Rat War in Sacramento’s River District Ratcheting Up
The rats have staked their territory in Sacramento’s River District—more than 100 of them have moved in and waging guerilla warfare on the locals. ABC10.com reports the vector for this invasion is a network of ground squirrel tunnels. City officials were made aware of the issue by a local called “Pit Bull Dave (?) who stated “”You come out here at night, 9, 10 at night, you see them running, hundreds of them running,” said Chapman. “You’ll see them carrying, actually dragging a loaf of bread down the street. People will get their toes bit while they’re sleeping, their fingers bit while they’re sleeping.” Nobody wants to live with that! What’s making them stay? The homeless? Not necessarily. When local city councilor came to visit the spot he saw something out of a horror movie: “Chapman alerted Councilmember Jeff Harris of the growing problem. So, Harris and a photographer went out the night of August 30 to see the problem for themselves. “I stood on the corner and was pretty shocked,” explained Harris. “I’m not talking one or two. I saw more than a hundred in just less than a minute.” Harris also said he saw a mound on the empty lot undulating with a swarm of rats.

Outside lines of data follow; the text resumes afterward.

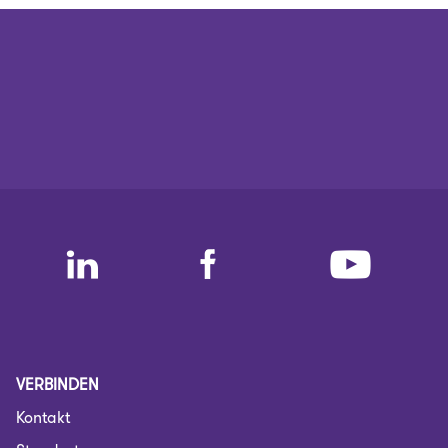
VERBINDEN
Kontakt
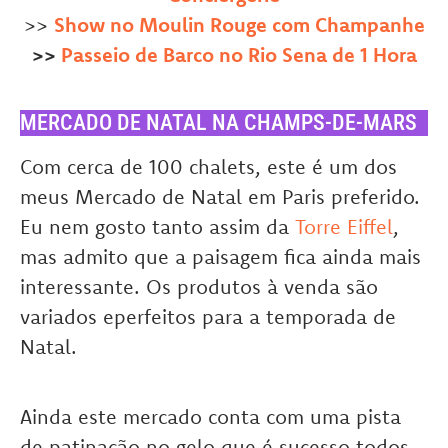
>>
Show no Moulin Rouge com Champanhe
>>
Passeio de Barco no Rio Sena de 1 Hora
MERCADO DE NATAL NA CHAMPS-DE-MARS
Com cerca de 100 chalets, este é um dos
meus Mercado de Natal em Paris preferido.
Eu nem gosto tanto assim da
Torre Eiffel
,
mas admito que a paisagem fica ainda mais
interessante. Os produtos à venda são
variados eperfeitos para a temporada de
Natal.
Ainda este mercado conta com uma pista
de patinação no gelo que é sucesso todos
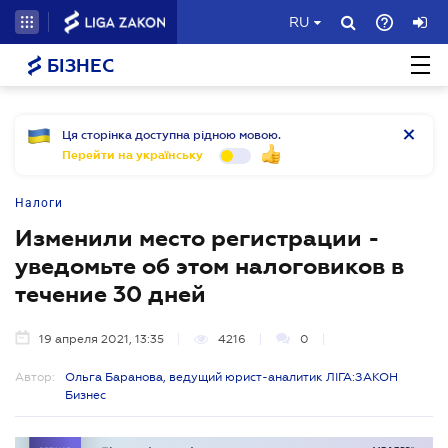
RU
БІЗНЕС
Ця сторінка доступна рідною мовою.
Перейти на українську
Налоги
Изменили место регистрации -
уведомьте об этом налоговиков в
течение 30 дней
19 апреля 2021, 13:35
4216
0
Автор:
Ольга Баранова, ведущий юрист-аналитик ЛІГА:ЗАКОН
Бизнес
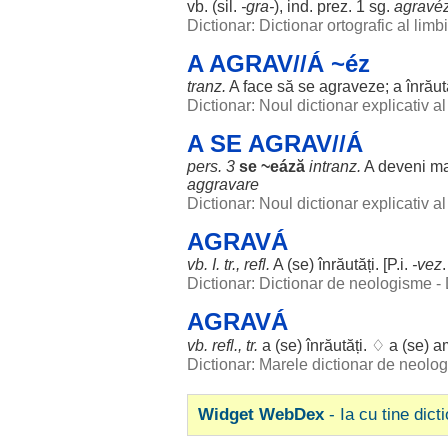
vb. (
sil
.
-gra-
), ind. prez. 1 sg.
agravé
Dictionar: Dictionar ortografic al lim
A AGRAV//Á ~éz
tranz.
A
face
să se
agraveze
; a
înrăut
Dictionar: Noul dictionar explicativ 
A SE AGRAV//Á
pers
. 3
se ~eáză
intranz.
A
deveni
m
aggravare
Dictionar: Noul dictionar explicativ 
AGRAVÁ
vb. I. tr., refl.
A (se)
înrăutăți
. [P.i.
-vez
.
Dictionar: Dictionar de neologisme -
AGRAVÁ
vb. refl., tr.
a (se)
înrăutăți
. ♢ a (se)
am
Dictionar: Marele dictionar de neol
Widget WebDex
- Ia cu tine dict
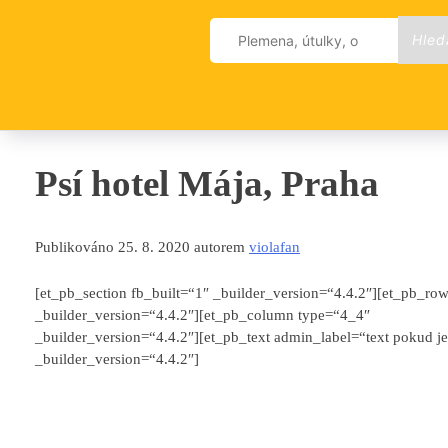
Skip
Vyhledávání
to
content
Psí hotel Mája, Praha
Publikováno 25. 8. 2020 autorem
violafan
[et_pb_section fb_built=“1″ _builder_version=“4.4.2″][et_pb_ro
_builder_version=“4.4.2″][et_pb_column type=“4_4″
_builder_version=“4.4.2″][et_pb_text admin_label=“text pokud j
_builder_version=“4.4.2″]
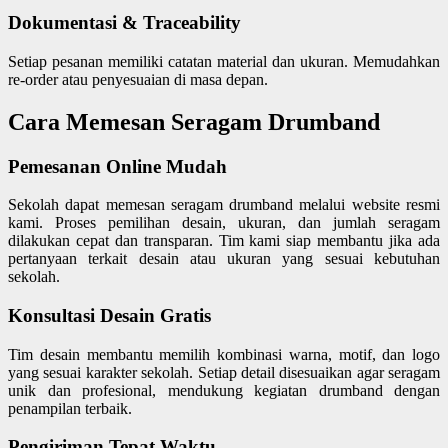
Dokumentasi & Traceability
Setiap pesanan memiliki catatan material dan ukuran. Memudahkan
re-order atau penyesuaian di masa depan.
Cara Memesan Seragam Drumband
Pemesanan Online Mudah
Sekolah dapat memesan seragam drumband melalui website resmi
kami. Proses pemilihan desain, ukuran, dan jumlah seragam
dilakukan cepat dan transparan. Tim kami siap membantu jika ada
pertanyaan terkait desain atau ukuran yang sesuai kebutuhan
sekolah.
Konsultasi Desain Gratis
Tim desain membantu memilih kombinasi warna, motif, dan logo
yang sesuai karakter sekolah. Setiap detail disesuaikan agar seragam
unik dan profesional, mendukung kegiatan drumband dengan
penampilan terbaik.
Pengiriman Tepat Waktu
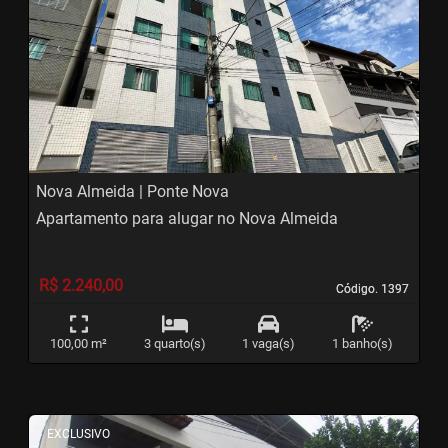
‹
›
Previous
Next
Nova Almeida | Ponte Nova
Apartamento para alugar no Nova Almeida
R$ 2.240,00
Código. 1397
Código. 1397
100,00 m²
3 quarto(s)
1 vaga(s)
1 banho(s)
<
<
<
<
EXCLUSIVO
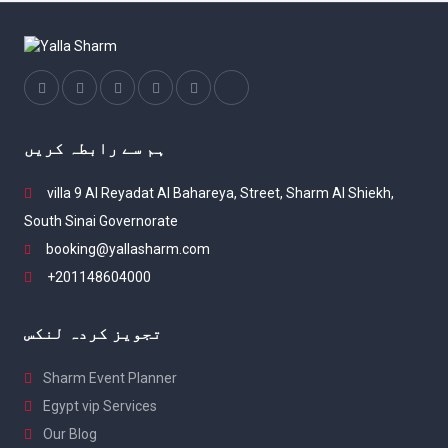
ہم سے رابطہ کریں
villa 9 Al Reyadat Al Bahareya, Street, Sharm Al Shiekh,
South Sinai Governorate
booking@yallasharm.com
+201148604000
تجویز کردہ لنکس
Sharm Event Planner
Egypt vip Services
Our Blog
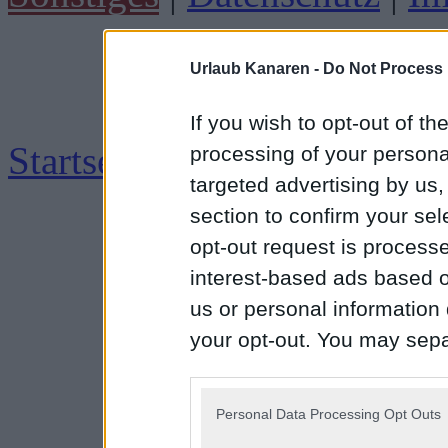
Urlaub Kanaren -
Do Not Process 
If you wish to opt-out of the
Startseite
|
Impressum
processing of your personal
targeted advertising by us
section to confirm your sel
opt-out request is proces
interest-based ads based o
us or personal information d
your opt-out. You may separ
disclosure of your personal
IAB’s list of downstream pa
Personal Data Processing Opt Outs
also be disclosed by us to 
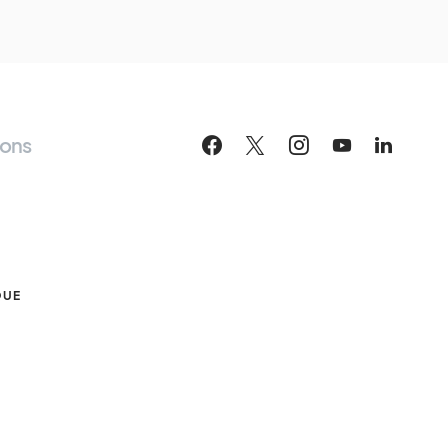
ions
S
QUE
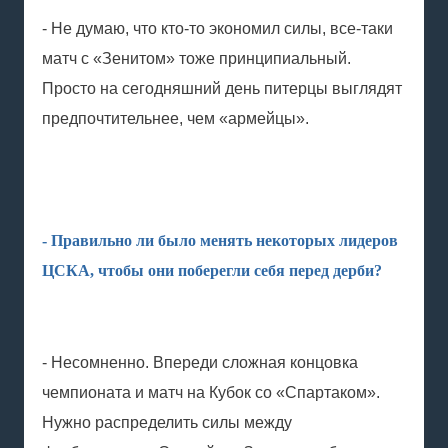
- Не думаю, что кто-то экономил силы, все-таки
матч с «Зенитом» тоже принципиальный.
Просто на сегодняшний день питерцы выглядят
предпочтительнее, чем «армейцы».
- Правильно ли было менять некоторых лидеров
ЦСКА, чтобы они поберегли себя перед дерби?
- Несомненно. Впереди сложная концовка
чемпионата и матч на Кубок со «Спартаком».
Нужно распределить силы между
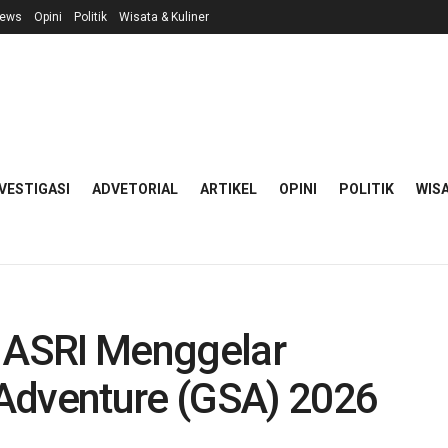
ews
Opini
Politik
Wisata & Kuliner
VESTIGASI
ADVETORIAL
ARTIKEL
OPINI
POLITIK
WISA
, ASRI Menggelar
Adventure (GSA) 2026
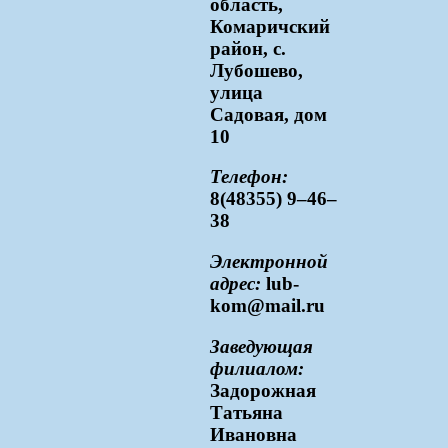
область,
Комаричский
район, с.
Лубошево,
улица
Садовая, дом
10
Телефон:
8(48355) 9–46–
38
Электронной
адрес:
lub-
kom@mail.ru
Заведующая
филиалом:
Задорожная
Татьяна
Ивановна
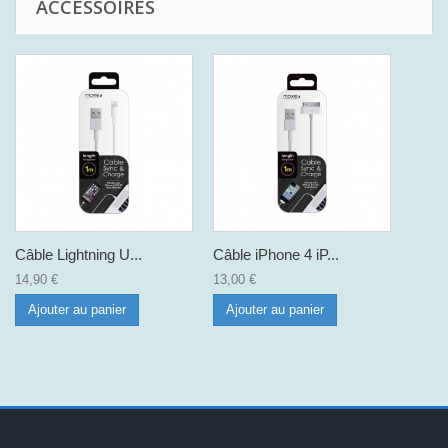
ACCESSOIRES
Câble Lightning U...
Câble iPhone 4 iP...
14,90 €
13,00 €
Ajouter au panier
Ajouter au panier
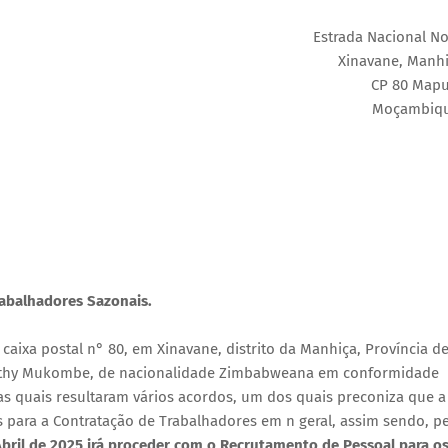
Estrada Nacional No
Xinavane, Manh
CP 80 Map
Moçambiq
abalhadores Sazonais.
 caixa postal n° 80, em Xinavane, distrito da Manhiça, Província d
mothy Mukombe, de nacionalidade Zimbabweana em conformidade
s quais resultaram vários acordos, um dos quais preconiza que a
 para a Contratação de Trabalhadores em n geral, assim sendo, pe
Abril de 2025 irá proceder com o Recrutamento de Pessoal para o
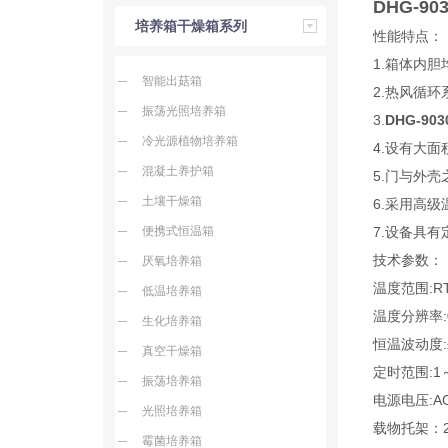
DHG-90
培养箱干燥箱系列
性能特点：
1.箱体内
智能出菇箱
2.热风循
振荡光照培养箱
3.
DHG-903
冷光源植物培养箱
4.设有大
混凝土养护箱
5.门与外
土壤干燥箱
6.采用高
便携式恒温箱
7.设备具
技术参数：
厌氧培养箱
温度范围:R
低温培养箱
温度分辨率:
生化培养箱
恒温波动度:
真空干燥箱
定时范围:1～
振荡培养箱
电源电压:AC
光照培养箱
载物托架：
霉菌培养箱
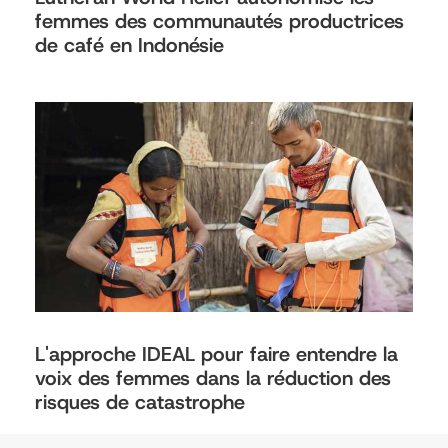
femmes des communautés productrices
de café en Indonésie
L'approche IDEAL pour faire entendre la
voix des femmes dans la réduction des
risques de catastrophe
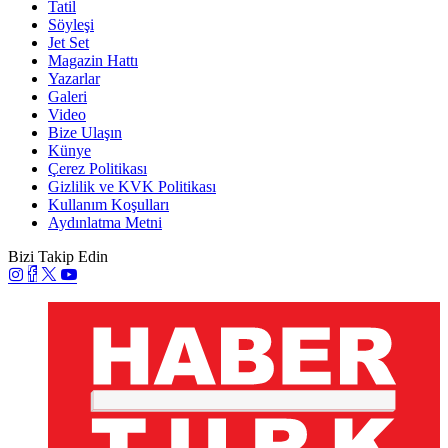
Tatil
Söyleşi
Jet Set
Magazin Hattı
Yazarlar
Galeri
Video
Bize Ulaşın
Künye
Çerez Politikası
Gizlilik ve KVK Politikası
Kullanım Koşulları
Aydınlatma Metni
Bizi Takip Edin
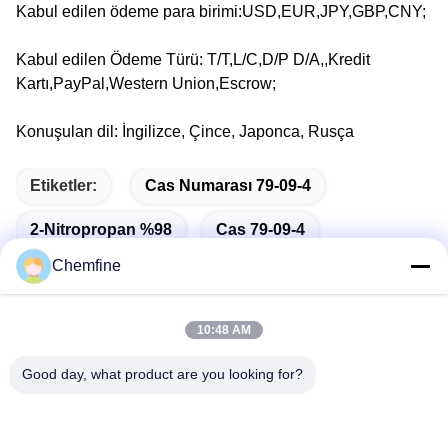
Kabul edilen ödeme para birimi:USD,EUR,JPY,GBP,CNY;
Kabul edilen Ödeme Türü: T/T,L/C,D/P D/A,,Kredit
Kartı,PayPal,Western Union,Escrow;
Konuşulan dil: İngilizce, Çince, Japonca, Rusça
Etiketler:
Cas Numarası 79-09-4
2-Nitropropan %98
Cas 79-09-4
Chemfine
10:48 AM
Hızlı iletişim
Good day, what product are you looking for?
Adres
Oda 924, No.813 Yinxiu Yolu, Wuxi Şehri, Jiangsu, Çin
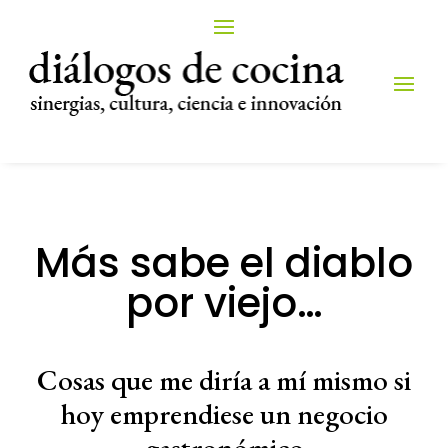
Más sabe el diablo
por viejo…
Cosas que me diría a mí mismo si
hoy emprendiese un negocio
gastronómico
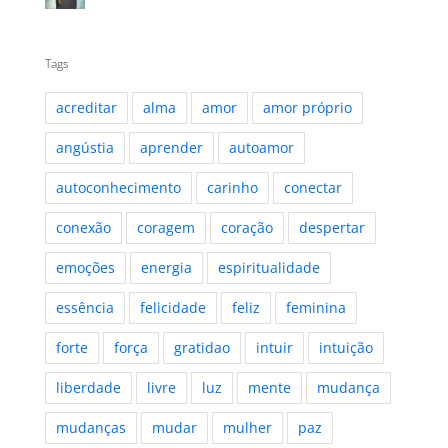
Tags
acreditar
alma
amor
amor próprio
angústia
aprender
autoamor
autoconhecimento
carinho
conectar
conexão
coragem
coração
despertar
emoções
energia
espiritualidade
essência
felicidade
feliz
feminina
forte
força
gratidao
intuir
intuição
liberdade
livre
luz
mente
mudança
mudanças
mudar
mulher
paz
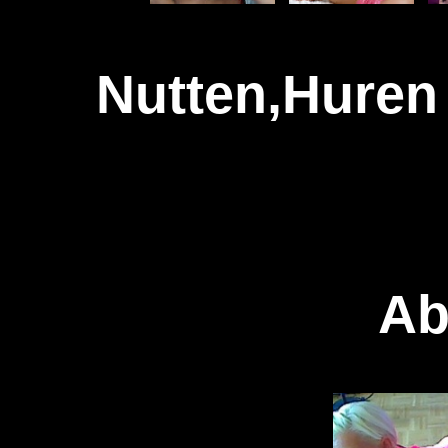
Nutten,Huren 
Ab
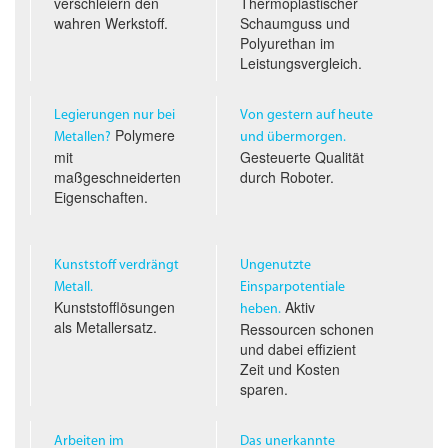
verschleiern den
Thermoplastischer
wahren Werkstoff.
Schaumguss und
Polyurethan im
Leistungs­vergleich.
Legierungen nur bei
Von gestern auf heute
Polymere
Metallen?
und übermorgen.
mit
Gesteuerte Qualität
maßgeschneiderten
durch Roboter.
Eigenschaften.
Kunststoff verdrängt
Ungenutzte
Metall.
Einsparpotentiale
Kunststofflösungen
Aktiv
heben.
als Metallersatz.
Ressourcen schonen
und dabei effizient
Zeit und Kosten
sparen.
Arbeiten im
Das unerkannte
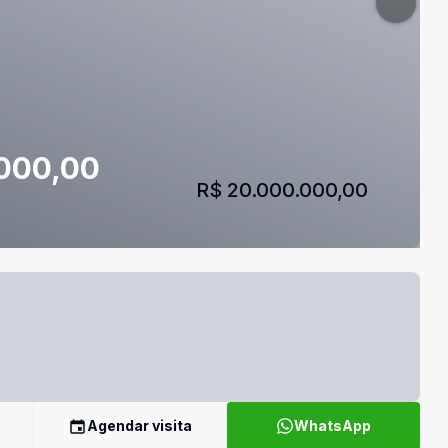
.000,00
R$ 20.000.000,00
Agendar visita
WhatsApp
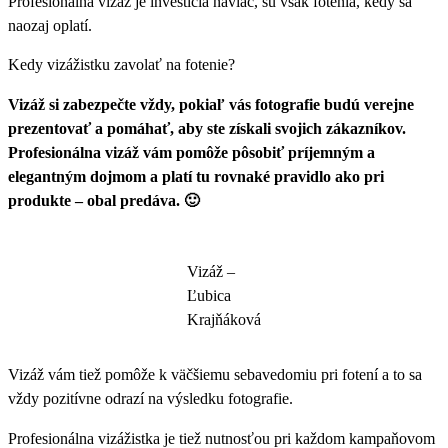
Profesionálna vizáž je investícia naviac, sú však fotenia, kedy sa
naozaj oplatí.
Kedy vizážistku zavolať na fotenie?
Vizáž si zabezpečte vždy, pokiaľ vás fotografie budú verejne
prezentovať a pomáhať, aby ste získali svojich zákazníkov.
Profesionálna vizáž vám pomôže pôsobiť príjemným a
elegantným dojmom a platí tu rovnaké pravidlo ako pri
produkte – obal predáva. 🙂
Vizáž –
Ľubica
Krajňáková
Vizáž vám tiež pomôže k väčšiemu sebavedomiu pri fotení a to sa
vždy pozitívne odrazí na výsledku fotografie.
Profesionálna vizážistka je tiež nutnosťou pri každom kampaňovom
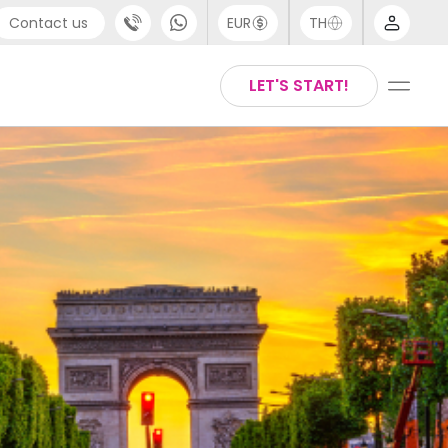
Contact us
EUR
TH
port
Arabic
LET'S START!
44 (0) 20 3871 8666
Chinese
1 (80) 3711 1326
English
 (646) 718 6172
Thai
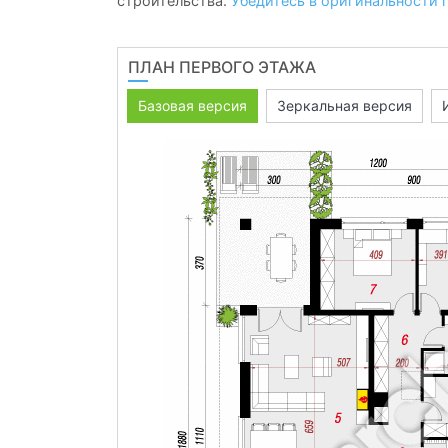
строительства.
Убедитесь в оригинальности 
ПЛАН ПЕРВОГО ЭТАЖА
Базовая версия
Зеркальная версия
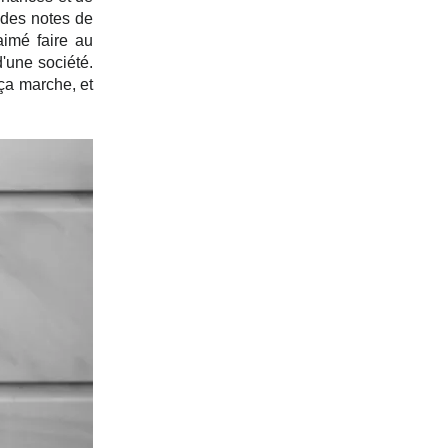
des notes de 
imé faire au 
'une société. 
ça marche, et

Many have assumed the homeless population is the cause of infestation. But John Chapman doesn’t agree. “It’s not necessarily the homeless people, it’s the people
who feed them,” said Chapman. “People come out here and they have big feeds out here on the weekends and several days a week and they leave piles of food.” What’s the number one rule we tell you repeatedly if you want to get rid of a rat issue? Take away the food! Feed a rat and pretty soon he invites his cousins, his uncles, his aunts and all of the extended family which can number in the hundreds and in the thousands! Nobody wants that much family around (except for rats) so what’s the solution—because where you’ve got hundreds of rats you’ve got a public health problem? First, according to the Sacramento Bee, a city contractor has laid about 40 traps. But wait! There’s more! ABC10.com says that the city is planning to seal all the tunnels which will boot them out of their comfy digs. The city is also asking campers (the local homeless) to vacate the premises and the city has blocked off certain areas. Hopefully these measures will help the humans to reclaim the land!